3. 同じ抜粋でノートイベントを比較する
方式Aには単音メロディ、方式Bには完成済みのミックスを与える、という比較は成立しません。評価用の抜粋を固定し、各方式へ同じ入力を渡します。
比較対象は最低でも次の四つです。
- pitch: MIDIノート番号
- onset: ノート開始時刻
- offset: ノート終了時刻
- velocity: 強さ
正解MIDIがある場合は、ノート単位のprecisionとrecallを計算できます。その際は、onsetの許容幅やoffsetの扱いも結果と一緒に保存します。正解MIDIがない場合は、主要フレーズの保持、余分な短音、欠落、オクターブ誤りを人手で分類し、単一の「精度」に潰さない方が原因を追いやすくなります。
4. 編集コストを独立した指標にする
音楽制作では、採点値が少し高い出力より、修正箇所がまとまっている出力の方が使いやすいことがあります。そこで次も記録します。
- 削除した余分なノート数
- 追加した欠落ノート数
- タイミングを直したノート数
- トラック整理にかかった時間
- DAWへ持ち込める状態までの合計時間
この編集ログは、モデルの性能だけでなく、前処理や後処理の改善点も示します。
公開例をどう読むか
公開されている固定ベンチマークでは、PureMIDI所有の合成デモと手修正前のMIDIについて、入力・出力ハッシュと構造値が掲載されています。

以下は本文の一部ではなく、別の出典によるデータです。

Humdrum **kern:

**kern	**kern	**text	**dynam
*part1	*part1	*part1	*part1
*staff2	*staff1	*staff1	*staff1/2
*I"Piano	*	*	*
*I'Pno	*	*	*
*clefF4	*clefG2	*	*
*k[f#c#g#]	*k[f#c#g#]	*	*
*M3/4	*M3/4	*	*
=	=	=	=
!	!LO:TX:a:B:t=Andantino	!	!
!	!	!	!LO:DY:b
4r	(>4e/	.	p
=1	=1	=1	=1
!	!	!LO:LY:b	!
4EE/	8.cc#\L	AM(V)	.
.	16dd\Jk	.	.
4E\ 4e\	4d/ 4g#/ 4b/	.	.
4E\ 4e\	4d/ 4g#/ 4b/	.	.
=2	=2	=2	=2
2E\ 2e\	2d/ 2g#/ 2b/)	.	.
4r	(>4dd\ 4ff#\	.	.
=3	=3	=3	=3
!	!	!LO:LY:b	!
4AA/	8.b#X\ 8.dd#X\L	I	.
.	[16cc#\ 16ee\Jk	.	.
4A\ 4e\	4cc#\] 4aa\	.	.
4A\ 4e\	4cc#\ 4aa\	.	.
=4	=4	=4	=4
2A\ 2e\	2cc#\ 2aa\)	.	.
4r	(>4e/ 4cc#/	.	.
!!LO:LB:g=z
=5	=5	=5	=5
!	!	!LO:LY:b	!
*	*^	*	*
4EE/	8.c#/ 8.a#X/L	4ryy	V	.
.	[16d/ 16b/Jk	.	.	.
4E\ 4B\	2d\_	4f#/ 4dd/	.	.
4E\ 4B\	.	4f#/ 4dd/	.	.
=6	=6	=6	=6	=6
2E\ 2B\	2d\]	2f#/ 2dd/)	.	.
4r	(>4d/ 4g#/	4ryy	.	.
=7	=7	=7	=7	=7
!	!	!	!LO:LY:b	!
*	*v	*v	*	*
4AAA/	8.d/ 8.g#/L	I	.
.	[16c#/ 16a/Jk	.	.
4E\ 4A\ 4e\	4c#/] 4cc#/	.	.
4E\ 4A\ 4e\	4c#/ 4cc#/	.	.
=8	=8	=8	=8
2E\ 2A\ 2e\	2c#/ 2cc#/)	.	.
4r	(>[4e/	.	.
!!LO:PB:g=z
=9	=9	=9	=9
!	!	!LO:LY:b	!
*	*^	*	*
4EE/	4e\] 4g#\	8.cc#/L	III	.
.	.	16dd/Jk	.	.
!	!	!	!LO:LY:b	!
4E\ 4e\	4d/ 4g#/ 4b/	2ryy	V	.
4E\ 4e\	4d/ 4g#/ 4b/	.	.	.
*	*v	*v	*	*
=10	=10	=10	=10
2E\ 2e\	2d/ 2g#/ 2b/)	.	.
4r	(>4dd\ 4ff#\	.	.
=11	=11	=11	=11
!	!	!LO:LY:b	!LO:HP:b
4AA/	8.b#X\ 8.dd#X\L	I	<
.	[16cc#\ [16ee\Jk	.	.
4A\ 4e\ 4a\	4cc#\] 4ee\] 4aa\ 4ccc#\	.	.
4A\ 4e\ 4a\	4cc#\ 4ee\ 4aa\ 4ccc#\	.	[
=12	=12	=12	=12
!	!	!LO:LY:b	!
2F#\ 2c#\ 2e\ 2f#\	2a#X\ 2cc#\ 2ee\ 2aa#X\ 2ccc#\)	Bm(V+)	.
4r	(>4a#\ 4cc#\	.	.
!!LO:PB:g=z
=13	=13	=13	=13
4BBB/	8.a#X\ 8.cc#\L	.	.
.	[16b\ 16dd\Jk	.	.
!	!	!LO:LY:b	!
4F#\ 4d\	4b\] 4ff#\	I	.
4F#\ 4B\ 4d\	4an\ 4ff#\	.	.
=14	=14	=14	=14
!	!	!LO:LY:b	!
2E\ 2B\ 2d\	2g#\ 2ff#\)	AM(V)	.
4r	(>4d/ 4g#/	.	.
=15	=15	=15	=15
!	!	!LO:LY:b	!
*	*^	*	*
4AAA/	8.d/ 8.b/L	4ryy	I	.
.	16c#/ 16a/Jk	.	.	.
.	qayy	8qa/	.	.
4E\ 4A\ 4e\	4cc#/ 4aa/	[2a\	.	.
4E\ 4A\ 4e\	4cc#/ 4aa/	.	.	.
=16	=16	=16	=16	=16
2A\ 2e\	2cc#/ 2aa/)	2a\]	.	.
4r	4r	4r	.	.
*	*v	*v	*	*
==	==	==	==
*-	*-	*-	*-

2026年8月25日に確認したfixed benchmark v1では、同じ単音メロディを使ったWAVと192 kbps MP3の例が、ともに17.84秒、1トラック、18ノートです。一方、短い混合WAVの例は31.77秒、8トラック、113ノートです。
この数字から「WAVとMP3の精度が同じ」「113ノートが正解」とは言えません。確認できるのは、公開された限定入力に対する出力構造と、後から同じファイルを再確認できることです。そこから先は、音程・開始時刻・長さ・編集コストを別々に評価します。
最小の評価レコード
最終的には、一回の変換を次のようなレコードとして保存すると追跡しやすくなります。
{
"input_sha256": "...",
"output_sha256": "...",
"input_format": "wav",
"route": "single_part",
"duration_seconds": 17.84,
"tracks_with_notes": 1,
"note_on_count": 18,
"onset_tolerance_ms": 50,
"manual_deletions": 0,
"manual_additions": 0,
"edit_minutes": 0
}
評価の価値は、大きな数字を一つ出すことではなく、後から同じ条件を再現し、どの段階で結果が変わったかを説明できることにあります。
参考資料
開示:この記事はPureMIDIの公開ベンチマークを限定例として使用しています。記事の中心は製品比較ではなく、音声→MIDI評価を再現可能にする手順です。